With the pictures left out, restate every entry word for word.

-- Input follows --

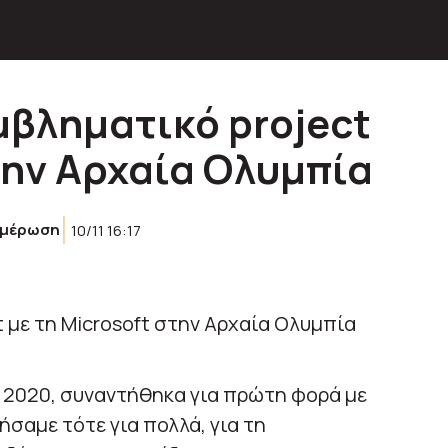
μβληματικό project
την Αρχαία Ολυμπία
ημέρωση
10/11 16:17
υ 2020, συναντήθηκα για πρώτη φορά με
ήσαμε τότε για πολλά, για τη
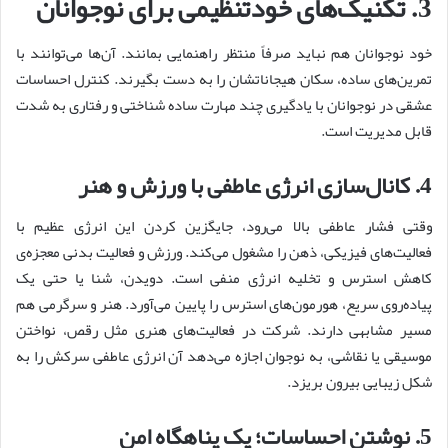
3. تکنیک‌های خودتنظیمی برای نوجوانان
خود نوجوانان هم نباید صرفاً منتظر راهنمایی بمانند. آن‌ها می‌توانند با
تمرین‌های ساده، سکان هیجاناتشان را به دست بگیرند. کنترل احساسات
عشقی در نوجوانان با یادگیری چند مهارت ساده شناختی و رفتاری به شدت
قابل مدیریت است.
4. کانال‌سازی انرژی عاطفی با ورزش و هنر
وقتی فشار عاطفی بالا می‌رود، جایگزین کردن این انرژی عظیم با
فعالیت‌های فیزیکی، ذهن را مشغول می‌کند. ورزش و فعالیت بدنی معجزه‌ی
کاهش استرس و تخلیه انرژی منفی است. دویدن، شنا یا حتی یک
پیاده‌روی سریع، هورمون‌های استرس را پایین می‌آورد. هنر و سرگرمی هم
مسیر مشابهی دارند. شرکت در فعالیت‌های هنری مثل رقص، نواختن
موسیقی یا نقاشی، به نوجوان اجازه می‌دهد آن انرژی عاطفی سرکش را به
شکل زیبایی بیرون بریزد.
5. نوشتن احساسات؛ یک پناهگاه امن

-- Input concluded --

* [Written answer]
μβληματικό project
την Αρχαία Ολυμπία
ημέρωση
10/11 16:17
υ 2020, συναντήθηκα για πρώτη φορά με
ήσαμε τότε για πολλά, για τη
3. تکنیک‌های خودتنظیمی برای نوجوانان
خود نوجوانان هم نباید صرفاً منتظر راهنمایی بمانند. آن‌ها می‌توانند با
تمرین‌های ساده، سکان هیجاناتشان را به دست بگیرند. کنترل احساسات
عشقی در نوجوانان با یادگیری چند مهارت ساده شناختی و رفتاری به شدت
قابل مدیریت است.
4. کانال‌سازی انرژی عاطفی با ورزش و هنر
وقتی فشار عاطفی بالا می‌رود، جایگزین کردن این انرژی عظیم با
فعالیت‌های فیزیکی، ذهن را مشغول می‌کند. ورزش و فعالیت بدنی معجزه‌ی
کاهش استرس و تخلیه انرژی منفی است. دویدن، شنا یا حتی یک
پیاده‌روی سریع، هورمون‌های استرس را پایین می‌آورد. هنر و سرگرمی هم
مسیر مشابهی دارند. شرکت در فعالیت‌های هنری مثل رقص، نواختن
موسیقی یا نقاشی، به نوجوان اجازه می‌دهد آن انرژی عاطفی سرکش را به
شکل زیبایی بیرون بریزد.
5. نوشتن احساسات؛ یک پناهگاه امن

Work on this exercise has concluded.